Throughout the euthanasia debates in Australia, we were fed the line that legalising euthanasia and assisted suicide would prevent suicide.
The logic of this argument was that people were taking their own lives prematurely because they feared being unable to do so at a later date, and the security of euthanasia or assisted suicide might have actually allowed them to live longer and die naturally.
The opposing view is that encouraging suicide – any form of suicide – would undermine suicide prevention efforts.
Professor David Albert Jones from the Anscombe Bioethics Centre tested the evidence to determine which of these views was more accurate.
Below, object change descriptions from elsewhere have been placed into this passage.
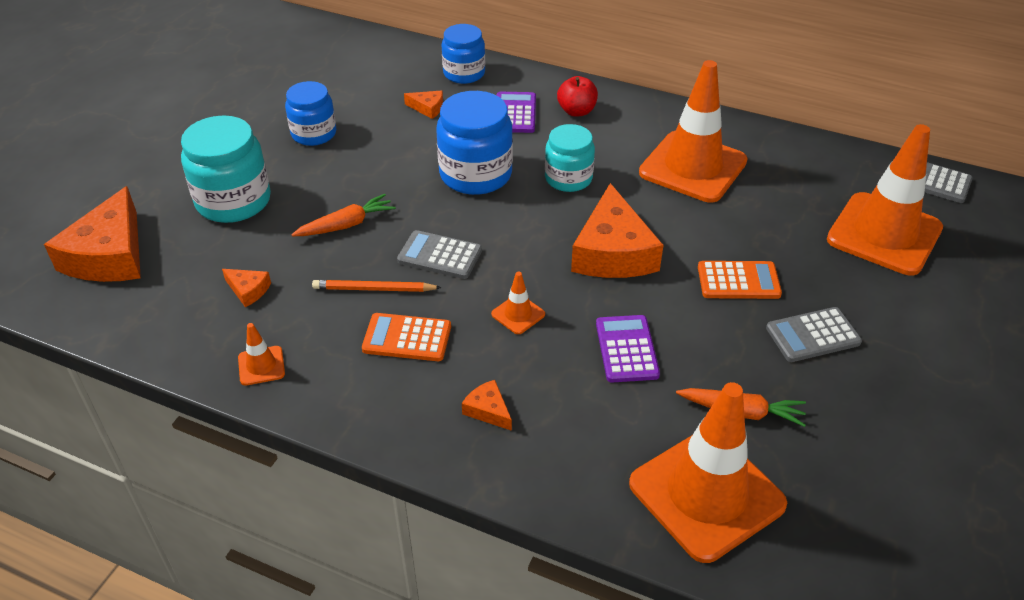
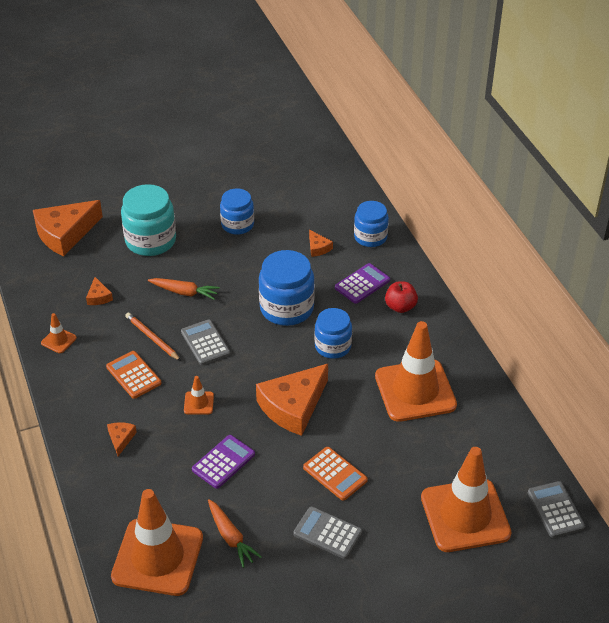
camera: 45 degrees right, 0 degrees up
turquoise jar [545,124,595,192] -> blue jar [315,308,352,359]

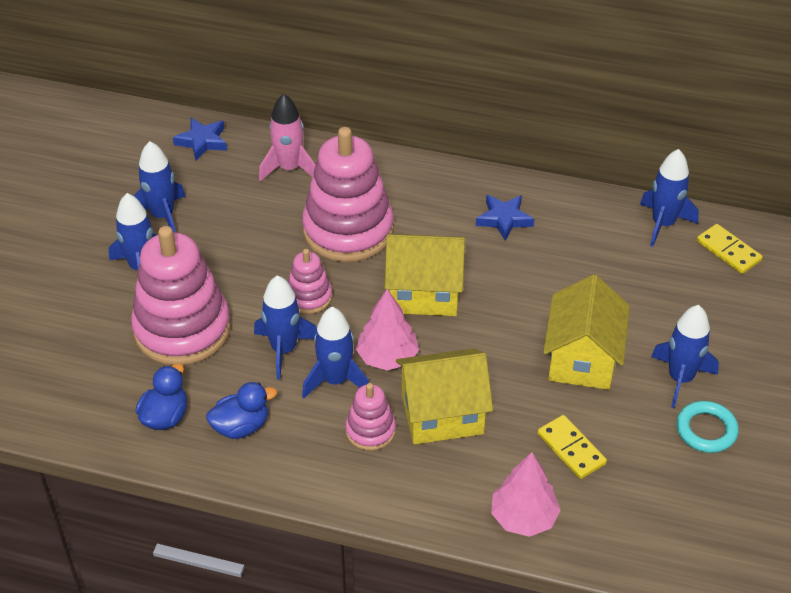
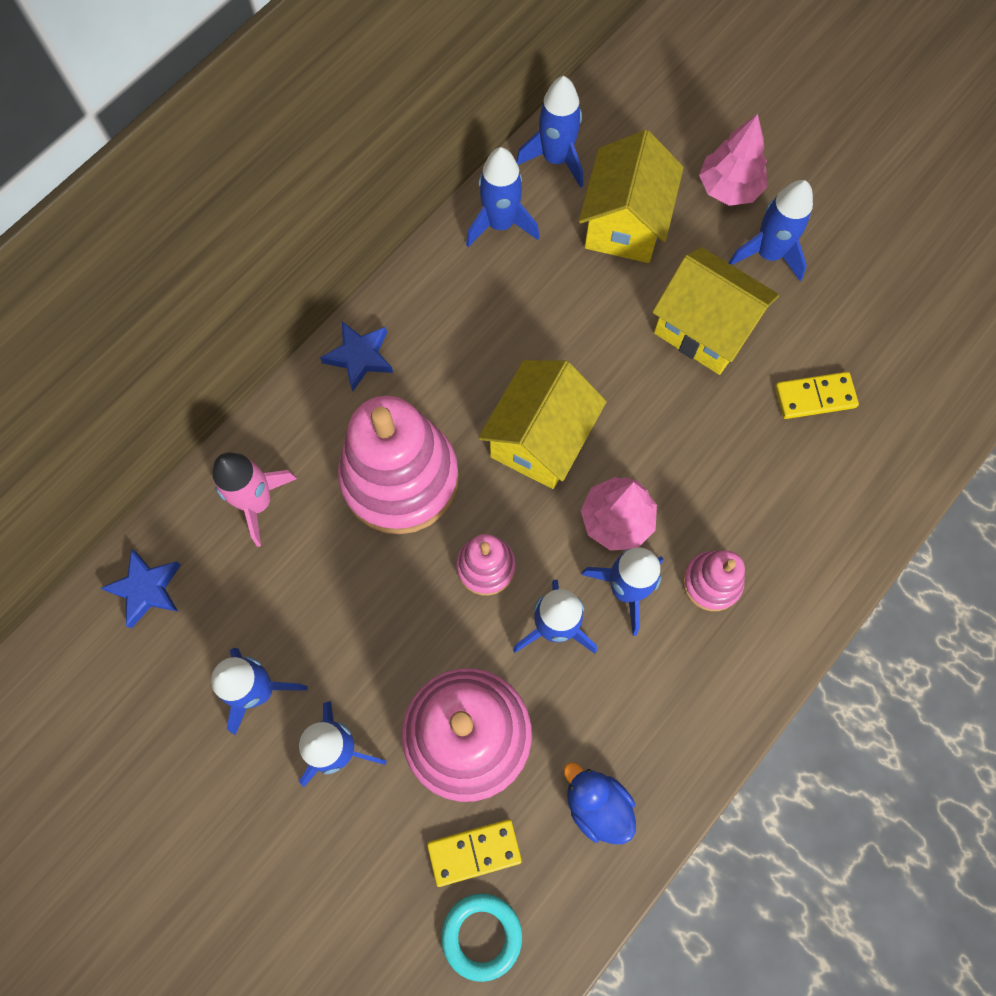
camera: 65 degrees left, 25 degrees up
blue duck [206,382,277,439] -> none
yellow house [396,348,493,444] -> yellow house moved to [579,130,684,263]
blue star [476,195,534,241] -> blue star moved to [320,321,393,391]
pink tree [491,452,560,537] -> pink tree moved to [699,114,767,206]
turquoise ring [676,401,739,453] -> turquoise ring moved to [441,893,522,982]
yellow domino [697,224,763,274] -> yellow domino moved to [427,819,522,887]
none -> blue rocket [466,147,540,247]

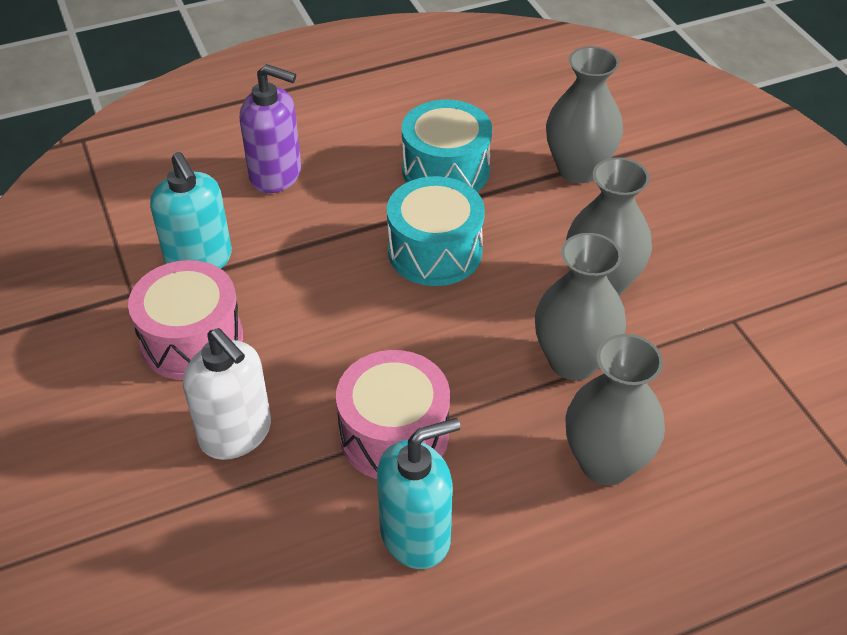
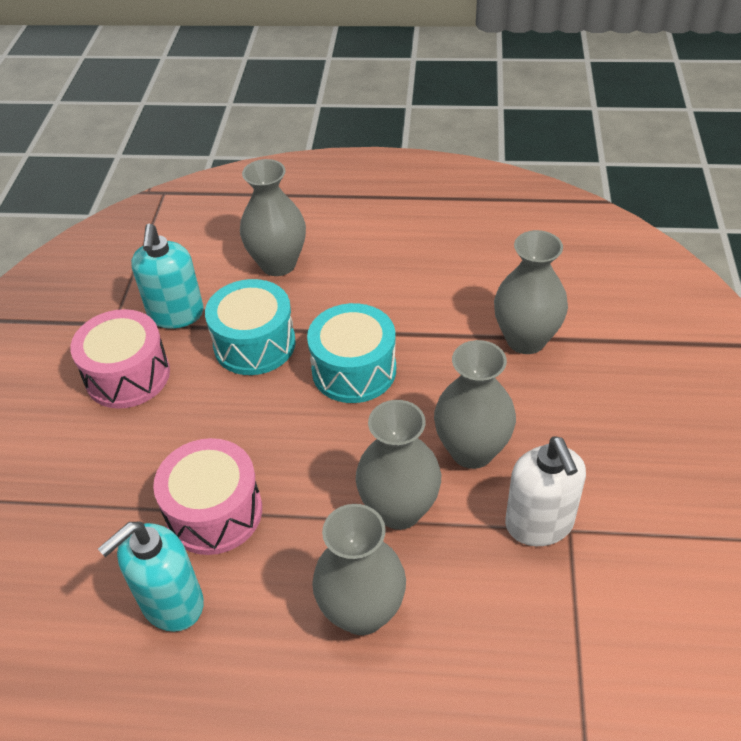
camera: 30 degrees right, 0 degrees up
white soap dispenser [183,328,271,460] -> white soap dispenser moved to [505,436,586,546]
purple soap dispenser [240,64,301,193] -> grey vase [240,159,306,276]
turquoise soap dispenser [377,418,461,569] -> turquoise soap dispenser turned 135 degrees clockwise [98,521,204,632]
turquoise drum [402,100,492,191] -> turquoise drum moved to [205,279,296,375]

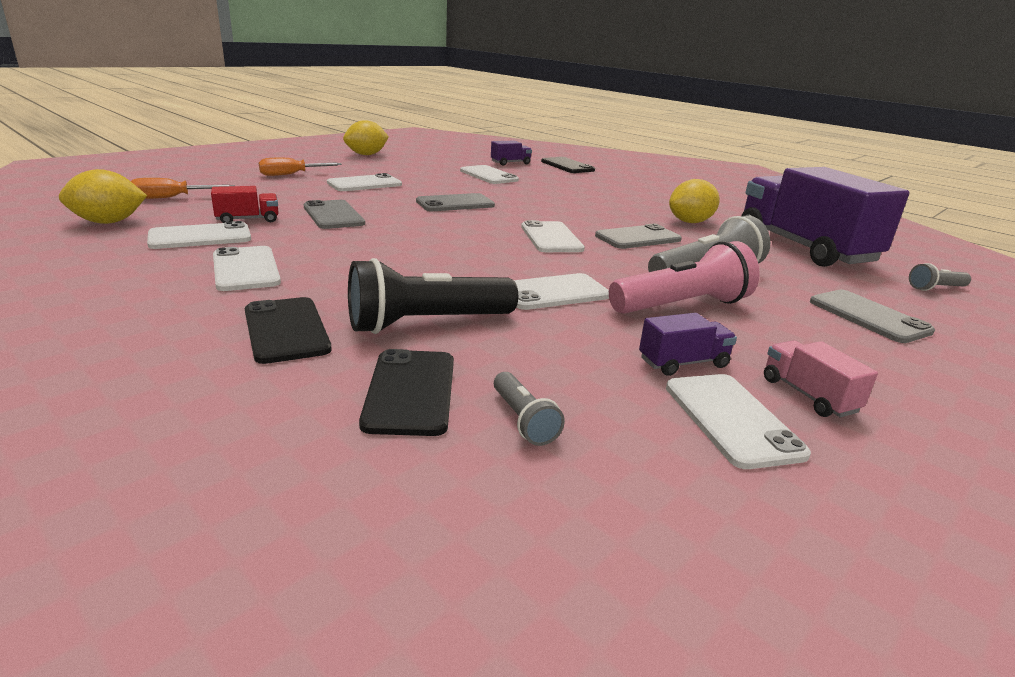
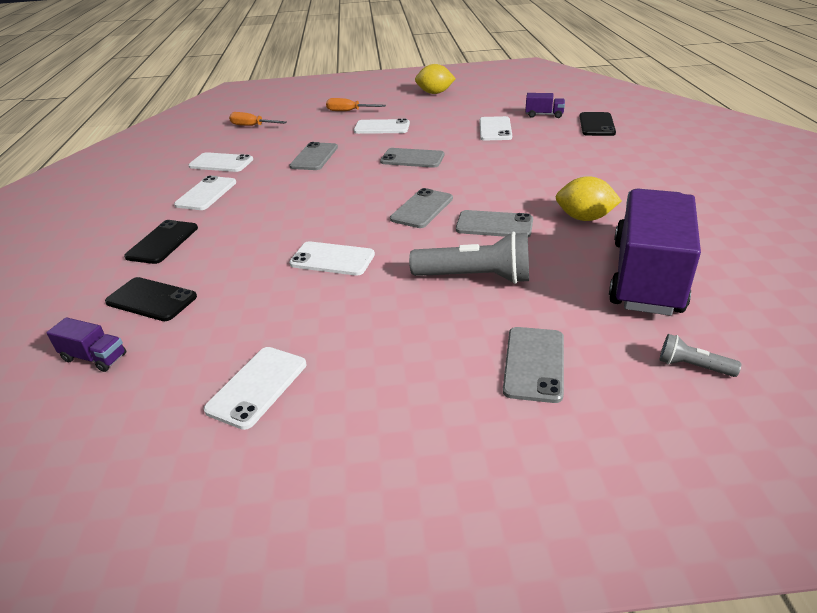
camera: 45 degrees right, 10 degrees up
yellow lemon [59,169,147,224] -> none
red truck [211,186,279,223] -> none
black flashlight [348,258,518,334] -> none
black phone [359,349,454,436] -> black phone turned 75 degrees clockwise [105,277,197,321]
grey flashlight [494,372,565,446] -> none
white phone [521,220,585,252] -> grey phone [390,188,453,228]
pink flashlight [609,241,760,314] -> none
purple truck [639,313,737,376] -> purple truck moved to [46,317,126,372]
pink truck [764,340,878,418] -> none

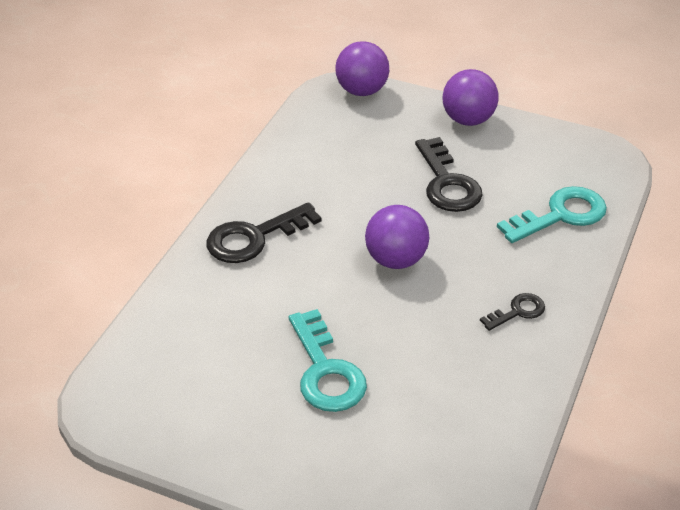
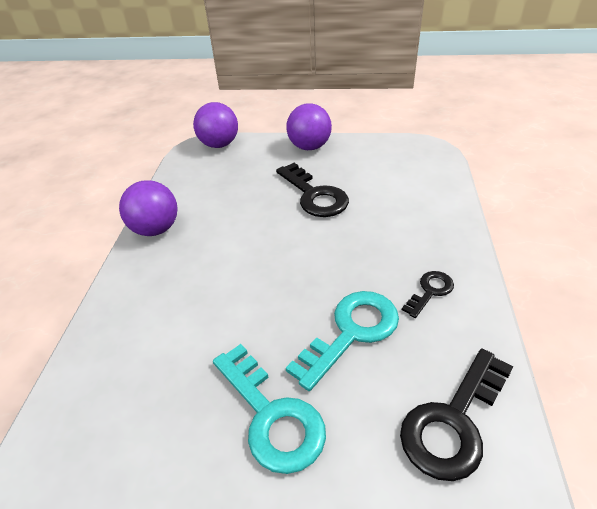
camera: 15 degrees left, 0 degrees up
black key [206,202,322,263] -> black key moved to [400,348,513,481]
purple ball [365,205,429,269] -> purple ball moved to [119,180,178,236]
turquoise key [497,186,607,243] -> turquoise key moved to [286,291,399,391]

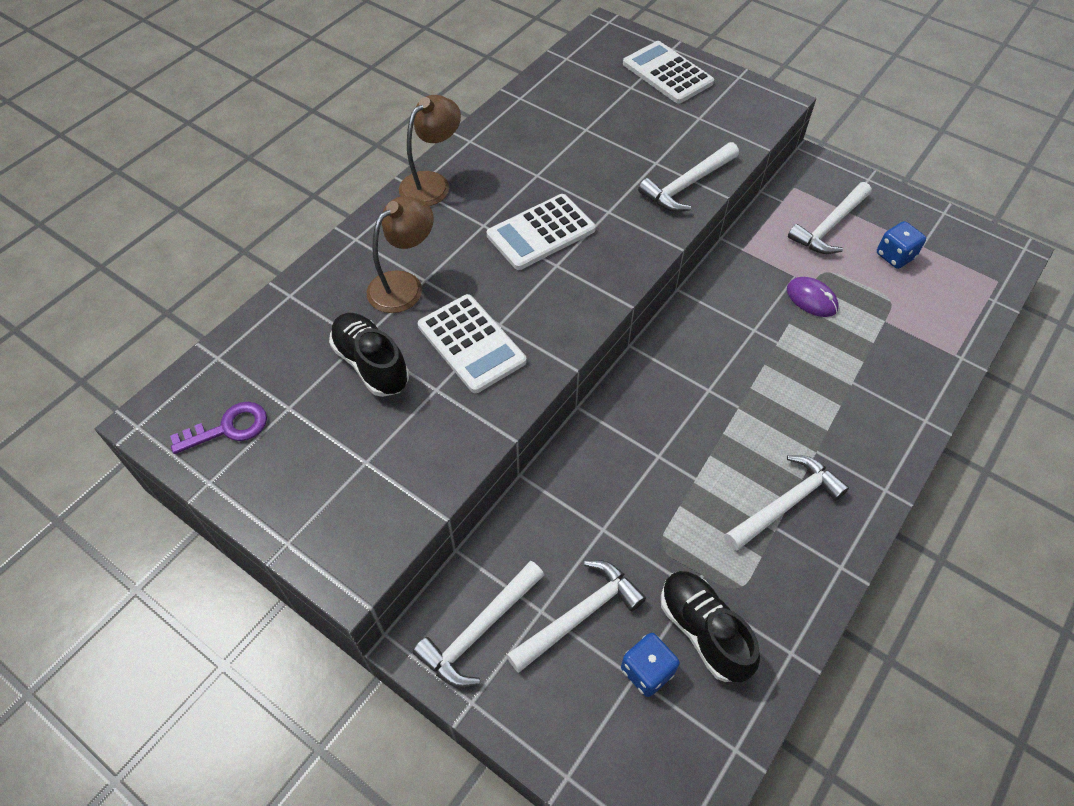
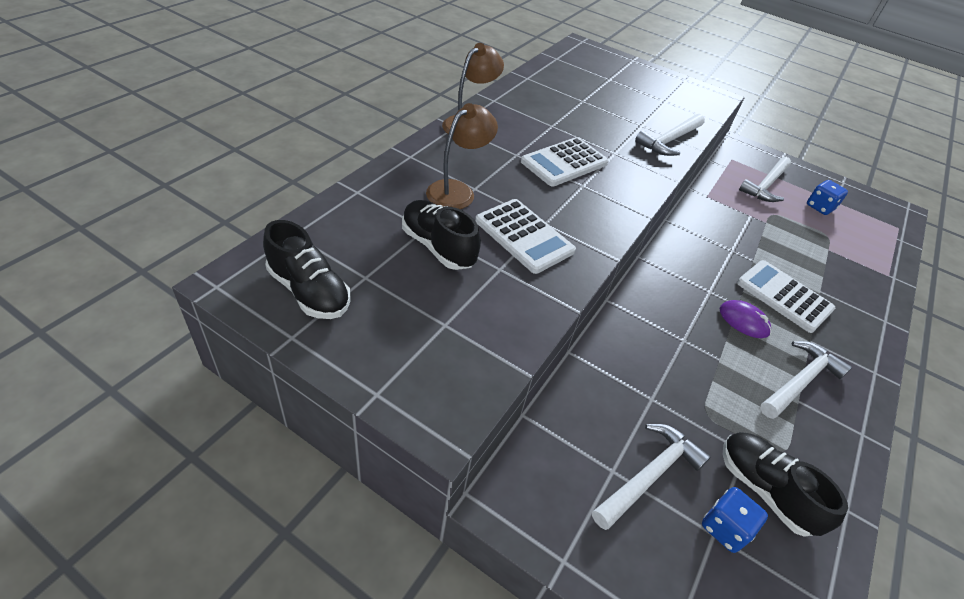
camera: 10 degrees left, 10 degrees down
purple key [170,402,267,454] -> black shoe [263,220,351,319]
white hammer [413,561,544,688] -> none
white calculator [623,41,714,104] -> white calculator moved to [737,260,835,333]
purple mouse [787,277,839,317] -> purple mouse moved to [720,300,772,338]

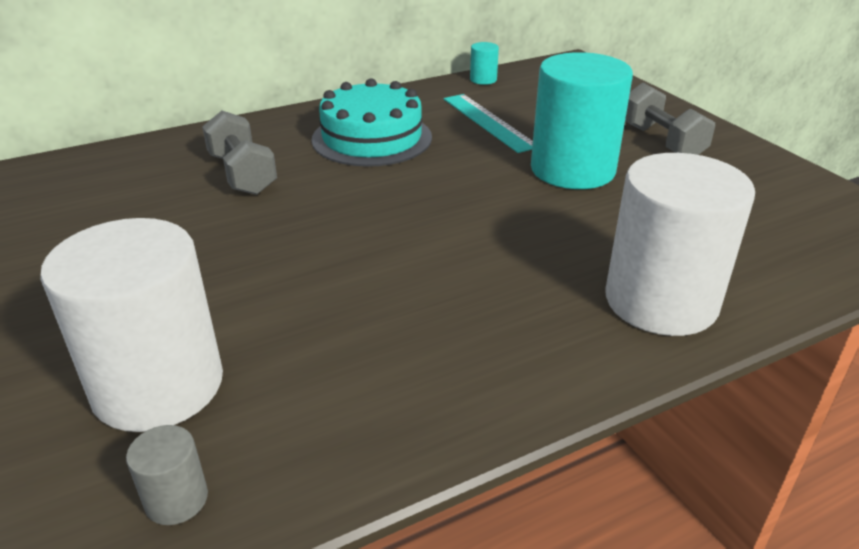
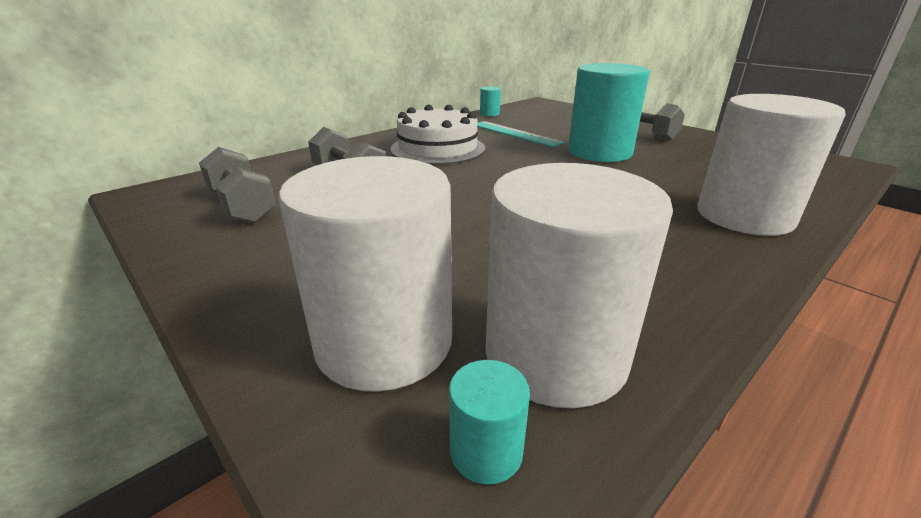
camera: 15 degrees left, 5 degrees down
grey cylinder [126,425,208,525] -> turquoise cylinder [449,360,530,485]
turquoise cake [312,78,432,167] -> white cake [390,105,485,165]
none -> grey dumbbell [199,147,276,223]
none -> white cylinder [486,163,673,408]

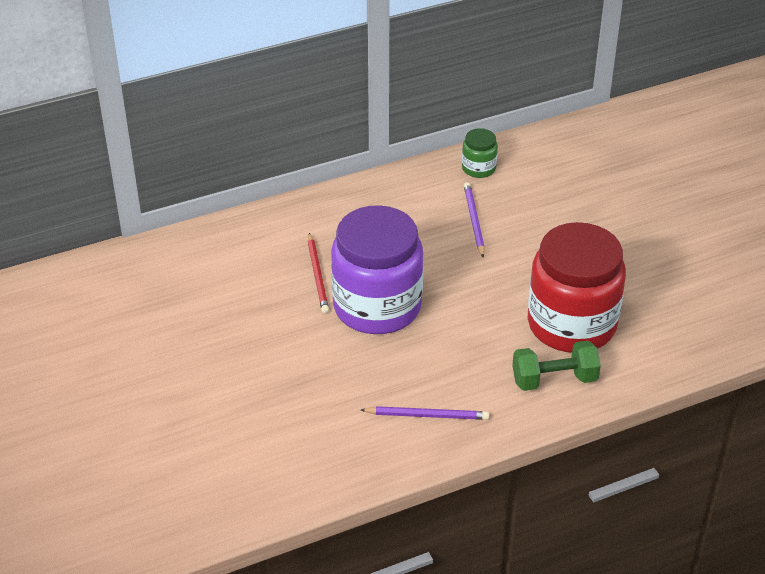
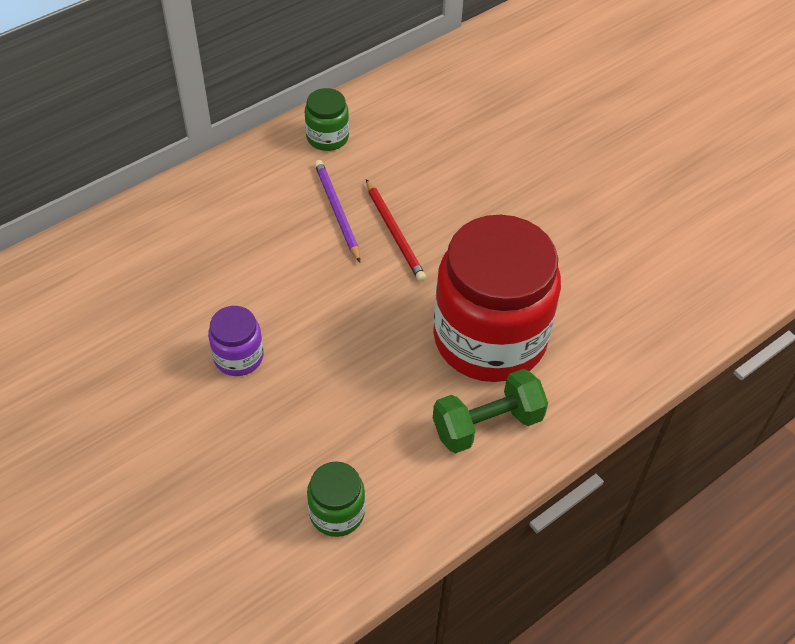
camera: 15 degrees left, 10 degrees up
red pencil [308,233,329,313] -> red pencil moved to [366,179,426,282]
purple jar [331,205,423,334] -> purple jar [208,306,264,376], size x0.43
purple pencil [361,406,489,420] -> green jar [307,461,365,537]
He wrote:
There are thus two contrasting views about how the legalisation of EAS [euthanasia and assisted suicide] could influence suicide rates:
- Some are concerned that making EAS legally available would encourage suicide: increasing the overall rate of self-initiated death (including EAS) and possibly also increasing the rate of non-assisted suicide;
- Others argue that legal availability of EAS would prevent some suicides: reducing the rate of non-assisted suicide and possibly also reducing the overall rate of self-initiated death.
The impact of legalisation of EAS on suicide prevention is an empirical question. It is possible to examine jurisdictions that have legalised EAS, or made EAS more widely available, and test whether this has had a harmful or a beneficial effect on non-assisted suicide and on overall self-initiated death.
Studying US and European jurisdictions where euthanasia and assisted suicide have been legalised, Jones found “no evidence of a reduction in non-assisted suicide” in these places. He also found some evidence – although not as strong – “that deaths by non-assisted suicide also increase” and recommends further research into this be done.
While more research needs to be done into the link between legalised euthanasia and assisted suicide and those taking their own lives in other ways, it is clear that the claim that euthanasia is a suicide prevention mechanism is blatantly false.